PANAJI: The Bombay high court at Goa set aside the decision of the Goa Housing Board (GHB) revoking letters of sale granted to a group of three successful bidders for three commercial plots, based on a ‘decision taken by the government’, and stated that the decision by the government amounted to improper interference with the functioning of statutory authorities. The bench further ordered the GHB to revive the sale letters and hand over physical possession of the three plots to the petitioners within two weeks.
The court while giving its judgement said that all constitutional functionaries must function within constitutional limits and noted that the constitution envisages the “rule of law and not the rule of men.”
“Our constitution has adopted a limited form of government. Our constitution envisages the rule of law and not the rule of men. It recognises that howsoever high one may be, one is under the law and the constitution. All the constitutional functionaries must, therefore, function within the constitutional limits,” the high court bench of justices M S Sonak and Bharat Deshpande said.

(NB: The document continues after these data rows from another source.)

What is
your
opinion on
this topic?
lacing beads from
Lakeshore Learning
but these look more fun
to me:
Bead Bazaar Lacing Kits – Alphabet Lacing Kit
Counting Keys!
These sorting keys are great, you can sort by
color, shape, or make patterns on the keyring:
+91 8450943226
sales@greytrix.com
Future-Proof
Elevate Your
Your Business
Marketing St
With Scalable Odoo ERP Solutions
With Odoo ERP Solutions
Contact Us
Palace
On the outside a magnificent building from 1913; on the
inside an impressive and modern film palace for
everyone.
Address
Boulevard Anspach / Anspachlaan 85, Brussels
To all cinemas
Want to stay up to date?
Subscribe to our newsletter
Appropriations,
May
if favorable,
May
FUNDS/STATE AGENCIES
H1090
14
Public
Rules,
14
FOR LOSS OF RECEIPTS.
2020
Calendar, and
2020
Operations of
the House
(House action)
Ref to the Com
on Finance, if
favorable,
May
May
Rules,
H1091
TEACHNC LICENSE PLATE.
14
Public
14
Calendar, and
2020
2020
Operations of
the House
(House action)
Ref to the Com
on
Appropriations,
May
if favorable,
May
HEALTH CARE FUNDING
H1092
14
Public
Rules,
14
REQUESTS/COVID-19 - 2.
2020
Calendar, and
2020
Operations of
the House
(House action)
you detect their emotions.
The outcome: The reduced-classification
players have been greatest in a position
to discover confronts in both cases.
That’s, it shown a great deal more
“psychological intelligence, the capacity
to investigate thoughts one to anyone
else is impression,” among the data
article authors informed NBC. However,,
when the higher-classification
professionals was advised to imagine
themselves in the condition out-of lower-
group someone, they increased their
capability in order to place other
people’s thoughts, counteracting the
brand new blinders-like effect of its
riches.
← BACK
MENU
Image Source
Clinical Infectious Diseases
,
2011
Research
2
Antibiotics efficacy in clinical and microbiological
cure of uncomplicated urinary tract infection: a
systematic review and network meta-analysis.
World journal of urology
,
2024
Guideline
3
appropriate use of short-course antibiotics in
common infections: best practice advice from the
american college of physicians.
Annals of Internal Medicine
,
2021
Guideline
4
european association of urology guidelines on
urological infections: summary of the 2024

The state revoked the sale letters handed over to the bidders for three commercial plots in the lucrative Porvorim area on the objection raised by local MLA and minister Rohan Khaunte.
Initially, the GHB after an auction process handed out sale letters to the successful bidders after receiving complete consideration despite objections from Khaunte, a legislator who was then in the opposition.
However, soon after Khaunte was re-elected from the Porvorim constituency in March last year, he joined the ruling government and his objections became the basis for the GHB, writing to the allottees that the allotments were cancelled.
“Though no firm inference can be drawn based upon the material before us, the records bear out that soon after that, the GHB quite inexplicably referred Rohan Khaunte’s objection to the government, even though such objection was considered threadbare and the resolution to reject the objections was already conveyed on 11 March 2022 to the government, for almost two months after the total consideration was received and even spent,” the high court observed.
The high court further said, “Powers for cancellation of allotment of plots already made are vested in the GHB and not in the government or the chief minister. The impugned decision, therefore, is clearly ultra vires and cannot be sustained.”